Reproduce the sampling distributions page from "Click here to" to "the sampling distribution.)", swapping "digit span" for "memory span" wherever it occurs.

[PAGE]:
==============================
Home > RippleStat > Sampling Distributions

RippleSoft

Instructional Software for
Statistics & Experimental Psychology

RippleSoft Software
www.ripplestat.com
ripplesoftware@mac.com

Sampling Distributions

Sampling Distribution is Fundamental to Inferential Statistics

The concept of "Sampling Distribution" is fundamental to inferential statistics. While the definition is straightforward ("A sampling distribution is the distribution of a statistic."), I always found it difficult to help students learn its utility in inferential statistics.

I've implemented Monte Carlo techniques to generate multiple samples to create the distribution of "a statistic" illustrating the way sampling distributions are used to make inferential decisions. The first block on this page describes one of the examples I have created.

The pages linked to the choices to the left describe the teaching tools available to help students understand some of the typical ways sampling distributions are used to make statistical decisions. Many of the links use screen captured videos and animations to recreate the experience the student has using the software--or the instructor using the software as a lecture-enhancing presentation tool.

Link in this site
Link on related site

Click here to open a page of full-sized card images

Examples of the Use of Sampling Distributions:

Hypothesis Testing Model of Inferential Statistics:
Illustrated with the One-Sample t-Test

Cavanagh (1972) reports Immediate Memory Span for digits is 7.7 items. I measure digit span in my introductory experimental psychology class every semester. Typically the digit span for 20 students is about 7.4 items. Is this evidence the digit span for my students is different from that reported by Cavanagh? (From data I have collected I estimate the standard deviation of digit span is about 1 item--an important value for the simulation of the sampling distribution.)

Cavanagh, J.P. (1972). Relation between IMS and the memory search rate. Psycholological Review, 79, 525-530.

Assume the null hypothesis is true (Ho: µ = 7.7) [Green Distribution]

  • Setup and run the simulation for about 1,000 times.
  • Each replication simulates a data set of 20 observations drawn from the N(7.7, 1.0) population.
  • Calculate the value of t for each replication and plot that value in a histogram
  • There's a Type-I error rate off 5.45%

Assume Ho is false in a particular way (µ = 7.4) [Blue Distribution]

  • Assume the mean digit span of my students is really 6.4 items.
==============================
[MATERIAL]:
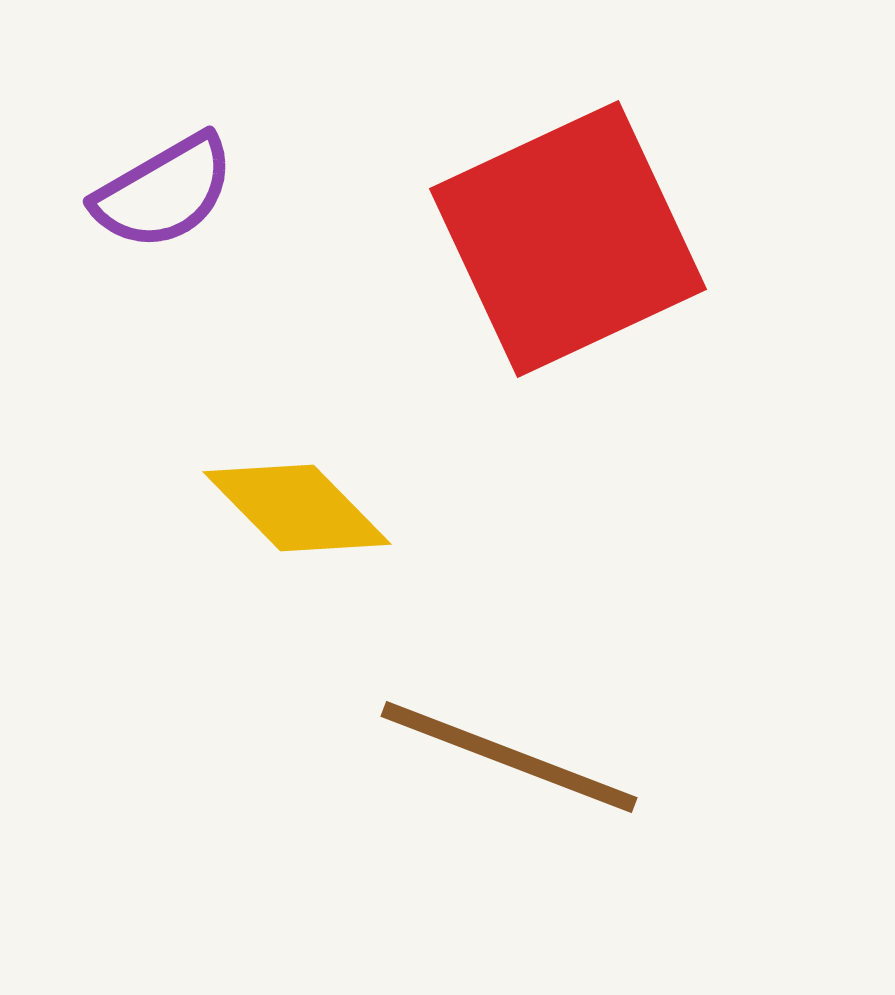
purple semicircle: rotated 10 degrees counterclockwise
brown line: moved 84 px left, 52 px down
==============================
[SOLUTION]:
Click here to open a page of full-sized card images

Examples of the Use of Sampling Distributions:

Hypothesis Testing Model of Inferential Statistics:
Illustrated with the One-Sample t-Test

Cavanagh (1972) reports Immediate Memory Span for digits is 7.7 items. I measure memory span in my introductory experimental psychology class every semester. Typically the memory span for 20 students is about 7.4 items. Is this evidence the memory span for my students is different from that reported by Cavanagh? (From data I have collected I estimate the standard deviation of memory span is about 1 item--an important value for the simulation of the sampling distribution.)